Las cifras sugieren que costó más de 2 millones de libras entrenar a cada miembro de Girls’ Generation, una banda de ocho integrantes que surgió hace más de una década.

‘Cientos, tal vez miles de niños pequeños son simplemente arrojados al depósito de chatarra cada año. Al final de su formación, alguien decide que no hay lugar para él en el próximo grupo de éxito o que no tiene lo necesario para ser solista, y eso es el final. En comparación, hace que el entorno del mundo del espectáculo occidental parezca una especie de sociedad benévola.

Aún así, no faltan jóvenes haciendo fila para probar suerte. Se estima que sólo SM Entertainment recibe alrededor de 300.000 solicitudes de nueve países cada año.

Incluso para aquellos que logran la calificación, la vida rara vez es fácil. A menudo están sujetos a contratos de diez años con salarios modestos y agendas diarias apretadas, y las acusaciones de intimidación y explotación son comunes.

Incluso no es raro que las compañías de entretenimiento prohíban cualquier forma de citas si eso disminuye el atractivo de los artistas para los fanáticos.

También hay un problema recurrente que involucra a los fans más obsesivos, conocidos como ‘saseng’, que irrumpen en las casas de las estrellas y organizan protestas, a veces violentas, en apoyo de sus ídolos.

Mientras tanto, los artistas deben practicar la coreografía en cada momento de sus vidas. A cada miembro de un acto de K-pop se le asigna un rol específico y altamente reglamentado que implica poco de su vida personal.

Por ejemplo, se espera que los ‘líderes’ de grupo resuelvan conflictos internos, actúen como portavoces públicos y traten con la dirección.
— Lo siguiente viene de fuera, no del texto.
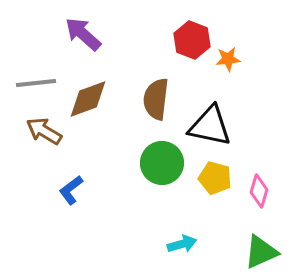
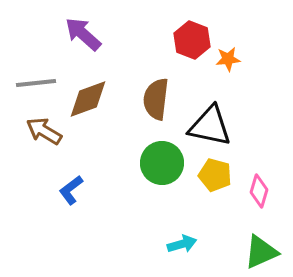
yellow pentagon: moved 3 px up
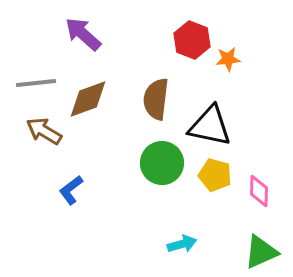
pink diamond: rotated 16 degrees counterclockwise
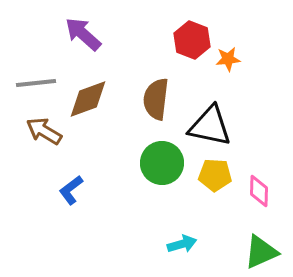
yellow pentagon: rotated 12 degrees counterclockwise
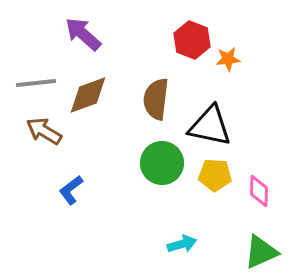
brown diamond: moved 4 px up
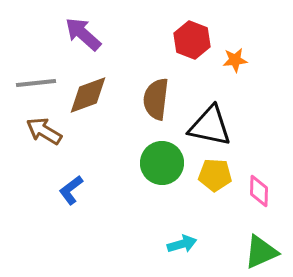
orange star: moved 7 px right, 1 px down
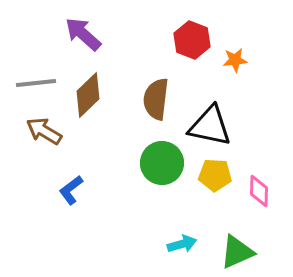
brown diamond: rotated 24 degrees counterclockwise
green triangle: moved 24 px left
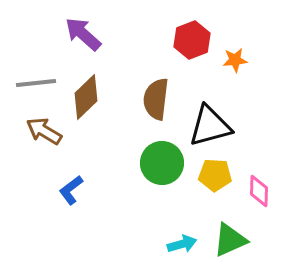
red hexagon: rotated 18 degrees clockwise
brown diamond: moved 2 px left, 2 px down
black triangle: rotated 27 degrees counterclockwise
green triangle: moved 7 px left, 12 px up
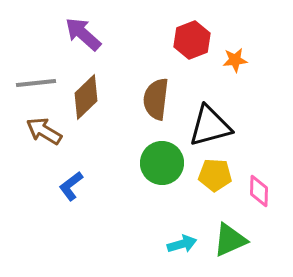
blue L-shape: moved 4 px up
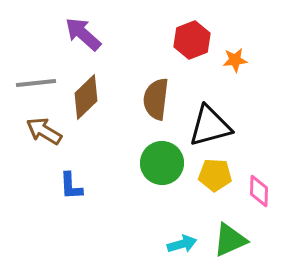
blue L-shape: rotated 56 degrees counterclockwise
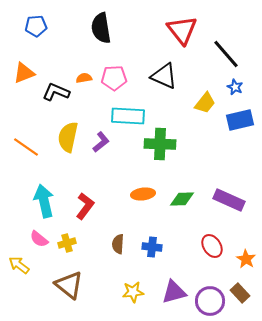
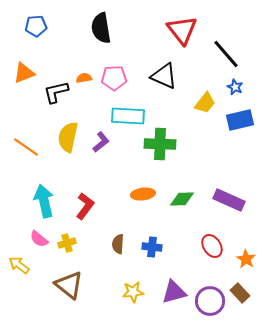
black L-shape: rotated 36 degrees counterclockwise
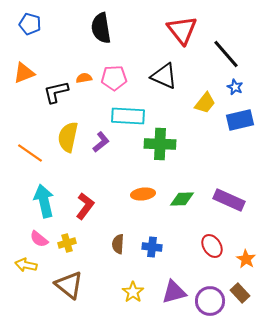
blue pentagon: moved 6 px left, 2 px up; rotated 20 degrees clockwise
orange line: moved 4 px right, 6 px down
yellow arrow: moved 7 px right; rotated 25 degrees counterclockwise
yellow star: rotated 30 degrees counterclockwise
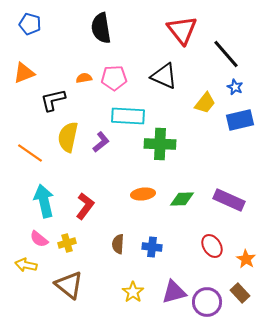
black L-shape: moved 3 px left, 8 px down
purple circle: moved 3 px left, 1 px down
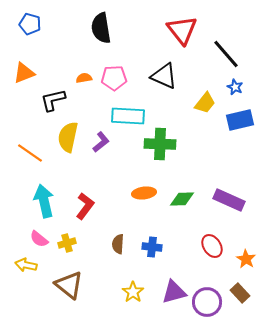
orange ellipse: moved 1 px right, 1 px up
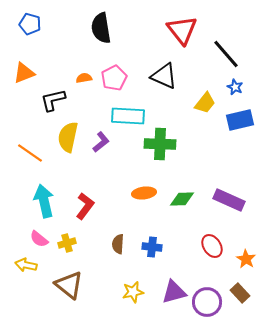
pink pentagon: rotated 25 degrees counterclockwise
yellow star: rotated 25 degrees clockwise
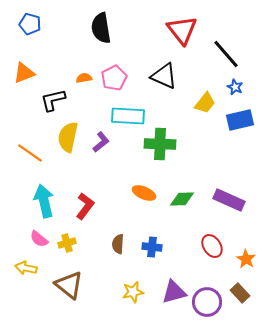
orange ellipse: rotated 30 degrees clockwise
yellow arrow: moved 3 px down
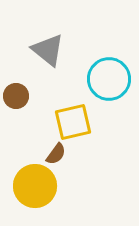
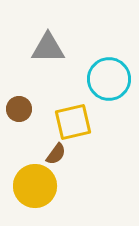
gray triangle: moved 2 px up; rotated 39 degrees counterclockwise
brown circle: moved 3 px right, 13 px down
Se espera que la “imagen principal”, descrita como la “cara” del grupo, atraiga oportunidades comerciales y atraiga nuevos fans.
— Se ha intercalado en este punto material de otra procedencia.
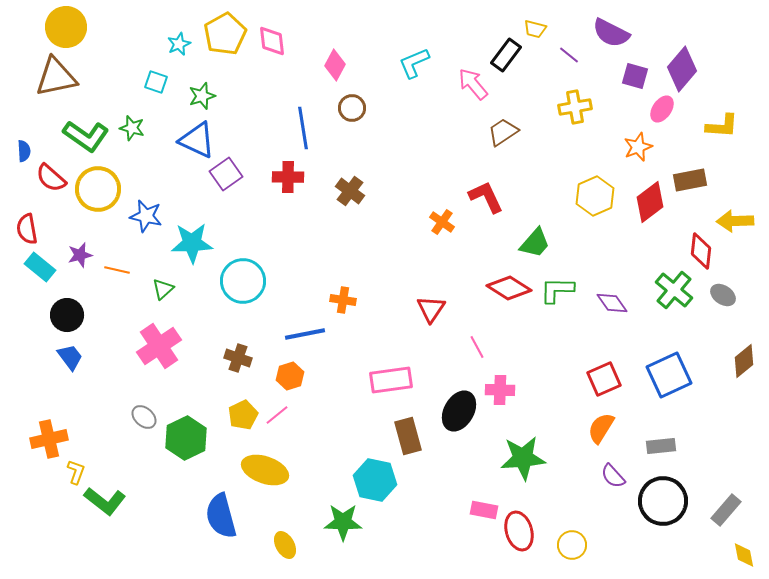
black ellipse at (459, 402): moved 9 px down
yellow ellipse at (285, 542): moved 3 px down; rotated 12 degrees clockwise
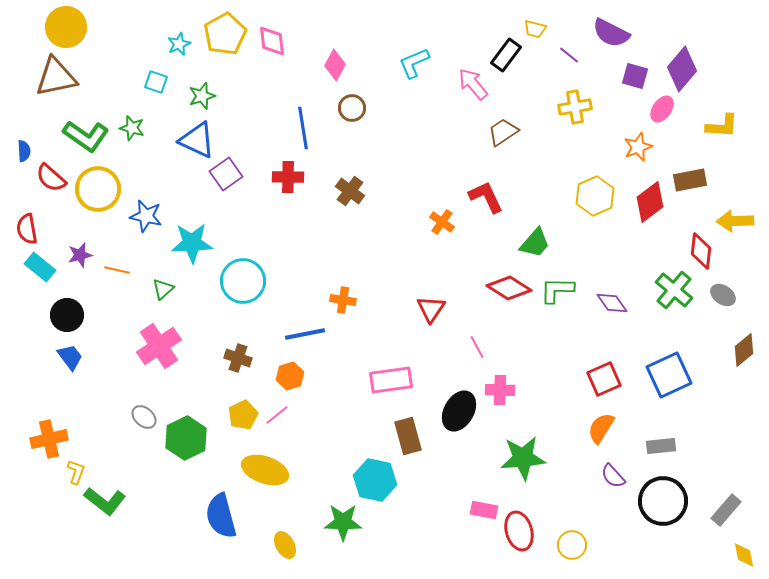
brown diamond at (744, 361): moved 11 px up
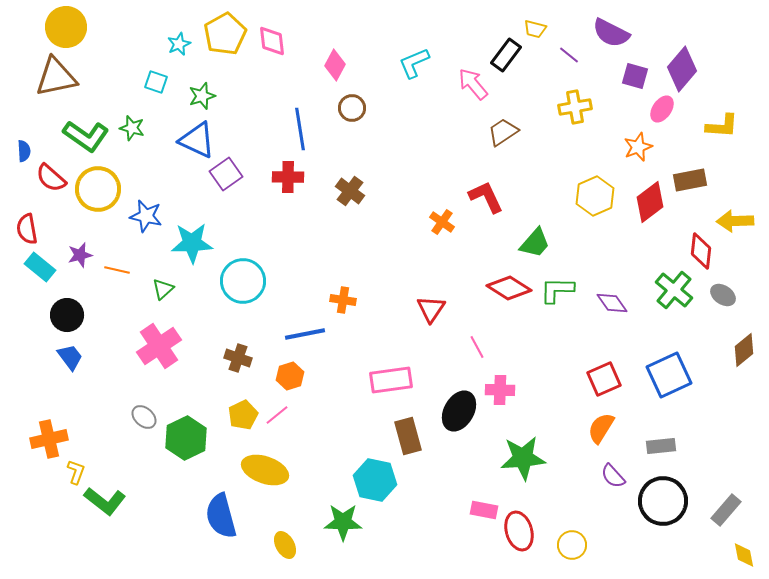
blue line at (303, 128): moved 3 px left, 1 px down
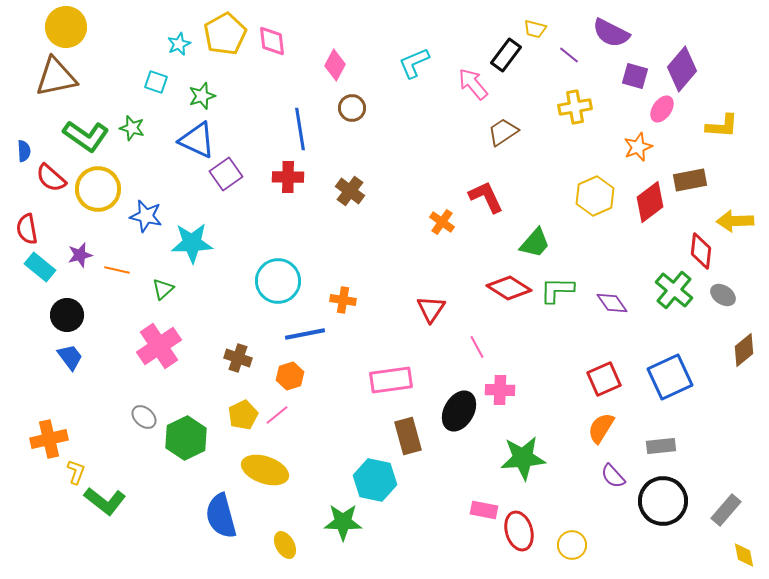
cyan circle at (243, 281): moved 35 px right
blue square at (669, 375): moved 1 px right, 2 px down
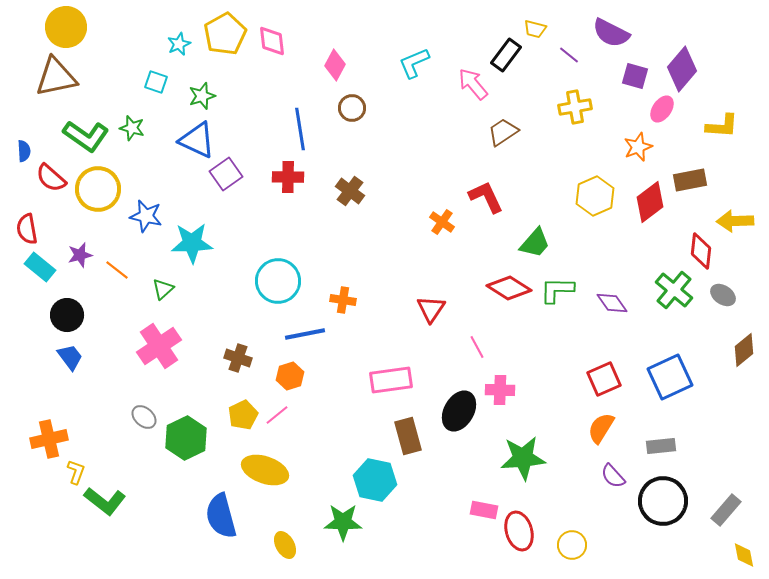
orange line at (117, 270): rotated 25 degrees clockwise
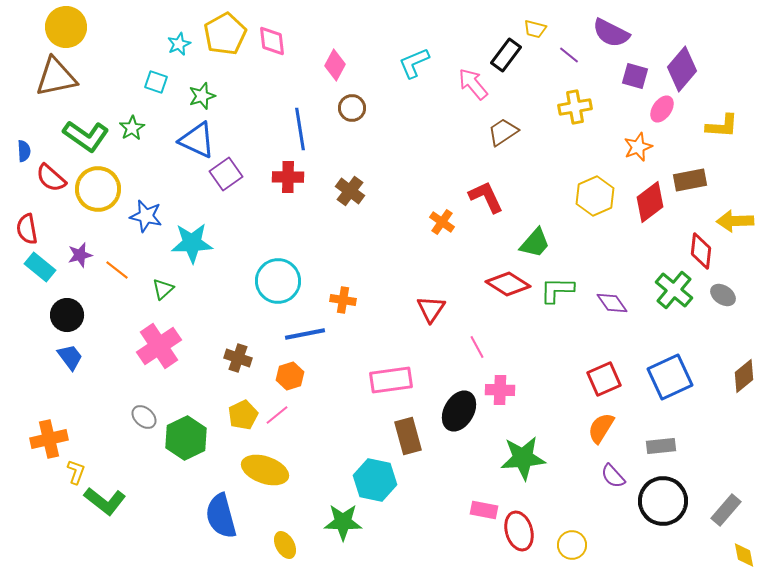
green star at (132, 128): rotated 25 degrees clockwise
red diamond at (509, 288): moved 1 px left, 4 px up
brown diamond at (744, 350): moved 26 px down
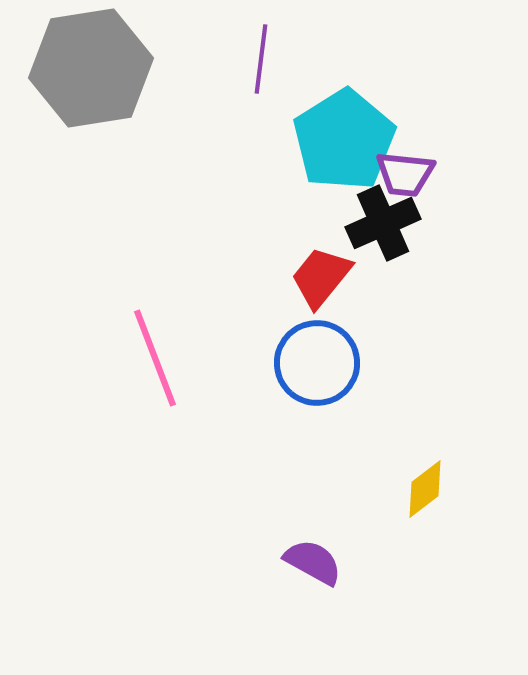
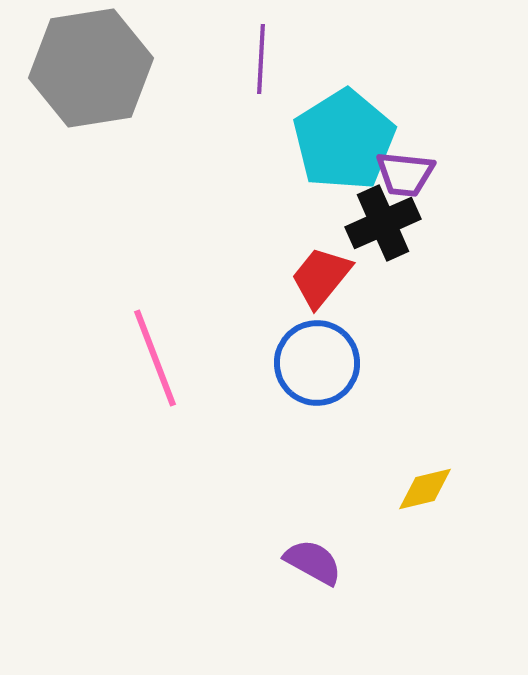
purple line: rotated 4 degrees counterclockwise
yellow diamond: rotated 24 degrees clockwise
A los miembros también se les asigna habitualmente una personalidad distinta (deben parecer misteriosos, de mal humor o divertidos, por ejemplo) que deben cumplir las 24 horas del día, los 7 días de la semana. Como era de esperar, la tasa de agotamiento es alta.

Como parte de esto, KPop Demon Hunters sigue la suerte de un trío ficticio de gran éxito llamado Hunter/X.

Según una sinopsis de la película, las integrantes del grupo femenino también “utilizan sus identidades secretas como cazadoras de demonios rudos para proteger a sus fans de una amenaza sobrenatural siempre presente”.

La historia se centra en las chicas mientras “se enfrentan a su mayor enemigo hasta el momento: una banda de chicos indiscutible de demonios disfrazados”.

Por supuesto, esta es una trama de fantasía diseñada para atraer a una audiencia de jóvenes impresionables en su preadolescencia y principios de la adolescencia.

Sin embargo, también muestra a los tres protagonistas, Rumi, Meera y Zoey, exhaustos, con exceso de trabajo y con una dieta de comida chatarra. Quizás, después de todo, no esté divorciado de la realidad.